In the hoopla over “Big Data,” it can be forgotten that “Little Data” has its virtues. Better known as data minimization or collection limitation, Little Data can be a practical and effective strategy for meeting privacy compliance obligations.
Little Data means going on a data diet. While limiting rather than expanding data hoards would seem contrary to everything that makes Big Data so appealing, it is both well-established in law and a sensible business practice.
Data Minimization in Law and Policy
Data minimization is hardly a new concept. In fact, it has long been enshrined in privacy principles and related laws.
The Code of Fair Information Practices, first developed nearly 50 years ago and still undergirding modern privacy laws, provides, “There should be limits to the collection of personal data.” The OECD Guidelines similarly include a “Collection Limitation Principle.” The EU Data Protection Directive addresses data minimization in Article 6: Personal data may only be “collected for specified, explicit and legitimate purposes.”
In the Asia-Pacific region, the APEC Privacy Framework dictates that collection of personal information should be limited to information that is relevant to the purposes of collection. In the U.S., the White House’s report last year promoting a Consumer Privacy Bill of Rights included “a right to reasonable limits on the personal data that companies collect and retain.”
Despite this broad recognition of data minimization as a fundamental privacy principle, it has been overshadowed—particularly in the U.S.—by the “informed consent” model, which dictates that individuals must be informed regarding how their information will be used before collection and their consent obtained to such uses. But Big Data poses a serious hurdle to obtaining informed consent—not only because the data sets are so large, but because the uses to which the data will be put are often not known at the time of collection.
The EU regulation proposed last year, however, may signal a sea change that will give data minimization new prominence. Article 23 of the draft regulation requires data protection “by design and by default” and goes well beyond previous data minimization requirements by requiring that “by default, only those personal data are processed, which are necessary for each specific purpose of the processing and are especially not collected or retained beyond the minimum necessary for those purposes, both in terms of the amount of the data and the time of their storage.”
The proposed EU regulation specifically empowers the European Commission to lay down both technical standards and design requirements to accomplish the data minimization goal.
Data Minimization in Practice
The beauty of Little Data is that it can be accomplished, as the draft EU regulation says, “by design and by default.” The kinds of sophisticated design and analytical tools that power Big Data can also be employed in the service of limiting unnecessary personal data collection and reducing the amount of personal information in the data that is collected.
There is a growing array of tools for engineering privacy into data collection methodologies. The link between data collected and an identifiable individual can be severed, or at least made difficult to reestablish, by using such techniques as random identifiers and collection of personal characteristics at a low level of granularity. Data can be aggregated so as to preserve its usefulness without allowing for the targeting of specific individuals. Client-centric, as opposed to network-centric, architectures can provide individuals with the ability to store data preferences on their own systems and restrict data disclosure.

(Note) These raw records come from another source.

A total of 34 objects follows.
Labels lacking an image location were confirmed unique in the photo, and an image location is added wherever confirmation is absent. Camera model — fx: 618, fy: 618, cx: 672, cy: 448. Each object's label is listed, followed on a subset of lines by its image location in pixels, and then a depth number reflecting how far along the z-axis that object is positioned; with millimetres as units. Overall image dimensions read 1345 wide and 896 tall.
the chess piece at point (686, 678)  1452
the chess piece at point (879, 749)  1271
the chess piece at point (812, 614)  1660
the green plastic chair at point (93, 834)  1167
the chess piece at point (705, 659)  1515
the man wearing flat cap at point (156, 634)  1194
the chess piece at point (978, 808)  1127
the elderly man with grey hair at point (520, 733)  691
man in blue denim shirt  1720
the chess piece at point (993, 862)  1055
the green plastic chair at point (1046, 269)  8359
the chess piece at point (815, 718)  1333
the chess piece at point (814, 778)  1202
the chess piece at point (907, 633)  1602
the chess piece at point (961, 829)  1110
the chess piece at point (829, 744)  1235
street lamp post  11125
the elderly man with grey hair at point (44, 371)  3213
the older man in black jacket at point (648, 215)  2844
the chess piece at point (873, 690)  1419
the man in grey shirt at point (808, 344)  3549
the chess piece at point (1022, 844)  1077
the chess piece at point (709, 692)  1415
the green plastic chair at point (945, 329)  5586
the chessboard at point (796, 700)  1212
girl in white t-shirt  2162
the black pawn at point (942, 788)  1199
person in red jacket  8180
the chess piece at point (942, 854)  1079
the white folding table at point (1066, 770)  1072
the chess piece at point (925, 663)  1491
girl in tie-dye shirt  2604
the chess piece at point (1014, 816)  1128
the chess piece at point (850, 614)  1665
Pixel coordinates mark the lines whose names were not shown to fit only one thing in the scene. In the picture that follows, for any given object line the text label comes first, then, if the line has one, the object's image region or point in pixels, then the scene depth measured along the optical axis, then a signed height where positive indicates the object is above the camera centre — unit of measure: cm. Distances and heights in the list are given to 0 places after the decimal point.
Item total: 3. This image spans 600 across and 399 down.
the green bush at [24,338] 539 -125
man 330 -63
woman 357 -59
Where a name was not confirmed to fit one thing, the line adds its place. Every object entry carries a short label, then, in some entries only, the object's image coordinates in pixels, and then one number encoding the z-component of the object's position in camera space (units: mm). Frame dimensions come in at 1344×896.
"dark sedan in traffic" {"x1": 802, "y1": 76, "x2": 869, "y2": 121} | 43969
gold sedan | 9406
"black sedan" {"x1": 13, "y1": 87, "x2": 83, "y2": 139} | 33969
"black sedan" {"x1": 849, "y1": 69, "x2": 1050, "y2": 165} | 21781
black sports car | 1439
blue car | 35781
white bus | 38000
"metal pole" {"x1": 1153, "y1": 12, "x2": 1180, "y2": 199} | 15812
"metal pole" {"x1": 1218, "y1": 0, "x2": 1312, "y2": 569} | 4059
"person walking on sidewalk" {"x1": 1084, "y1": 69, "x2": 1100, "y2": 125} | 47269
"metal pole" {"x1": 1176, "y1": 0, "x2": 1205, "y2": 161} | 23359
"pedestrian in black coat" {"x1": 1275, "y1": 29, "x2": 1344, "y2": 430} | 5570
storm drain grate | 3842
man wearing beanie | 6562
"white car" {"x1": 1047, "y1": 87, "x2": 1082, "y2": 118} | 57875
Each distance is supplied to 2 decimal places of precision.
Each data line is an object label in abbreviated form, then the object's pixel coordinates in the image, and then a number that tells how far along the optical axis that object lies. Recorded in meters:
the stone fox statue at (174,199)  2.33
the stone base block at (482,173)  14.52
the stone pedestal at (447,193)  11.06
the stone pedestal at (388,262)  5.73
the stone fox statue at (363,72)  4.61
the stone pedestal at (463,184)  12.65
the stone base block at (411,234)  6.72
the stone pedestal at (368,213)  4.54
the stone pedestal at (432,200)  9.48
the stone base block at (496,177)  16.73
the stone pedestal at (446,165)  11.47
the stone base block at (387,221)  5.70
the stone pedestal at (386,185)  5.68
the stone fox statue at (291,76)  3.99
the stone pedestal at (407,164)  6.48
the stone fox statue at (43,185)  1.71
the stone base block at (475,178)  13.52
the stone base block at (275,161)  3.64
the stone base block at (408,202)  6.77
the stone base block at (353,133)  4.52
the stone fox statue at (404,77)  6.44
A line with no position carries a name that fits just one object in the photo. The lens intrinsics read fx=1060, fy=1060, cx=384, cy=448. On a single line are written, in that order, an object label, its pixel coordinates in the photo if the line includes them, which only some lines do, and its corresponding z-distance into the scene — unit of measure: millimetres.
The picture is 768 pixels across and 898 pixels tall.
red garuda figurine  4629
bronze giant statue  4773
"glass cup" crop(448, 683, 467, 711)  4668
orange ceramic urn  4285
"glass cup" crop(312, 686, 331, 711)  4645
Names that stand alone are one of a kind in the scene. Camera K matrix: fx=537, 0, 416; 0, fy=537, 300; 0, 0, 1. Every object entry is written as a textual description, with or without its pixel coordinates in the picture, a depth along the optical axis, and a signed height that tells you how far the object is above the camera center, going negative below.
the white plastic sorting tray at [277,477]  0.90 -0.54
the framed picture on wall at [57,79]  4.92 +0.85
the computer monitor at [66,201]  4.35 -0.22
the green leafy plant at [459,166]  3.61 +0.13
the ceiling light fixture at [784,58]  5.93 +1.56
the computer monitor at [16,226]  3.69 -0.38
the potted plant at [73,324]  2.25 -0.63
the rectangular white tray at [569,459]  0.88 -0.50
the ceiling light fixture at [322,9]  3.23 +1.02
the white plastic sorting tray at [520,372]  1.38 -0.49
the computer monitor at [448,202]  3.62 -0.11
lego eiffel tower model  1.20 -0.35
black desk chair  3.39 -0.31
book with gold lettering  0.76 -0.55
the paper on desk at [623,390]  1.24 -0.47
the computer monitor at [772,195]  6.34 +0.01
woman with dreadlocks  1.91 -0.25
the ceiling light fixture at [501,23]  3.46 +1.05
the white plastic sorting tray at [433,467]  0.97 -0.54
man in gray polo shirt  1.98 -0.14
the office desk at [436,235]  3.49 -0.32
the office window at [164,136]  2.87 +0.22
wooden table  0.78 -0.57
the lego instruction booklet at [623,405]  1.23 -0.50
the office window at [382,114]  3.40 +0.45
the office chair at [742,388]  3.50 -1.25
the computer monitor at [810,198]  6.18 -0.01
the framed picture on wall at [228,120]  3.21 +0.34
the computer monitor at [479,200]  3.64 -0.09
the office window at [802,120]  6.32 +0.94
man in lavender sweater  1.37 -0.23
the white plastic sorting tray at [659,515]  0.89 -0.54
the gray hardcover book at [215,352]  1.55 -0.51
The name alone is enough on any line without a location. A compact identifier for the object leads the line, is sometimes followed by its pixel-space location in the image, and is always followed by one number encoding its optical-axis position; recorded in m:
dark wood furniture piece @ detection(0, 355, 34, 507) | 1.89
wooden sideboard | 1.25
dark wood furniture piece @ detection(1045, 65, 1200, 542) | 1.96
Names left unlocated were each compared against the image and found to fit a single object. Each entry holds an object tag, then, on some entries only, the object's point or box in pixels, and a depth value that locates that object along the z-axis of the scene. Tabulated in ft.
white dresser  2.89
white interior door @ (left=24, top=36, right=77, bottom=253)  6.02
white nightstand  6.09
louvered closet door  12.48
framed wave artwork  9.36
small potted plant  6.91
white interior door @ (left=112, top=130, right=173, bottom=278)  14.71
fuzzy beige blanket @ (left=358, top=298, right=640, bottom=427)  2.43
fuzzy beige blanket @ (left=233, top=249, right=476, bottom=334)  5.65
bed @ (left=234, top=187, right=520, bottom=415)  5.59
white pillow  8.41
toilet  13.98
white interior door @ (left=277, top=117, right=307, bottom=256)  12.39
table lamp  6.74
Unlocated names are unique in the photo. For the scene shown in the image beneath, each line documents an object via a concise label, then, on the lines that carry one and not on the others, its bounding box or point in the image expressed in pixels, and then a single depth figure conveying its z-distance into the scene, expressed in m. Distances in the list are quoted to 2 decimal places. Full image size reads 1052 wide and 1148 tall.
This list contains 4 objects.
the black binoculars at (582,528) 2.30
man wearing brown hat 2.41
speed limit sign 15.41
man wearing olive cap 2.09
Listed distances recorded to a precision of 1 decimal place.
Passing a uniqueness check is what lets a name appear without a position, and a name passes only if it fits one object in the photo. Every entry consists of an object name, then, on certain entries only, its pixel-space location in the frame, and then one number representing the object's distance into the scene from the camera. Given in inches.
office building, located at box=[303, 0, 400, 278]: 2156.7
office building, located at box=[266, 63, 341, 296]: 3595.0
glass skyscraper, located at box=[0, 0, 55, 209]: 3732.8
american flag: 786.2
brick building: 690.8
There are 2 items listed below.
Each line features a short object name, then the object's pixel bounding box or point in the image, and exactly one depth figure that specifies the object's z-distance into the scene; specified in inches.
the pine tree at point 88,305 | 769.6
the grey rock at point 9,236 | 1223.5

The merits of this “privacy by architecture” or Privacy by Design (PbD) approach are increasingly being recognized. If the information being collected is not personally identifiable, it is not necessary to provide complex privacy notifications and choices to customers and others whose data is being collected. Privacy-friendly architectures can render “informed choice” largely irrelevant.
To date, privacy-enhancing technologies focused on data minimization have not gained widespread traction. But the renewed attention on Little Data evident from the proposed EU regulation, together with the privacy challenges posed by Big Data, is likely to force greater marketplace acceptance. We can expect to see PbD getting embedded into new business systems and IT transformation initiatives on a much wider scale.
The emergence of Big Data has highlighted the challenges of meeting privacy obligations in a world where data—including personal data—is the lifeblood of business. The informed consent model of protecting privacy rights too often provides just a fig leaf. Effective individual notice and choice simply is not realistic when massive data sets get manipulated and transformed in unforeseeable ways. Little Data can provide big dividends as a tool for ensuring privacy compliance.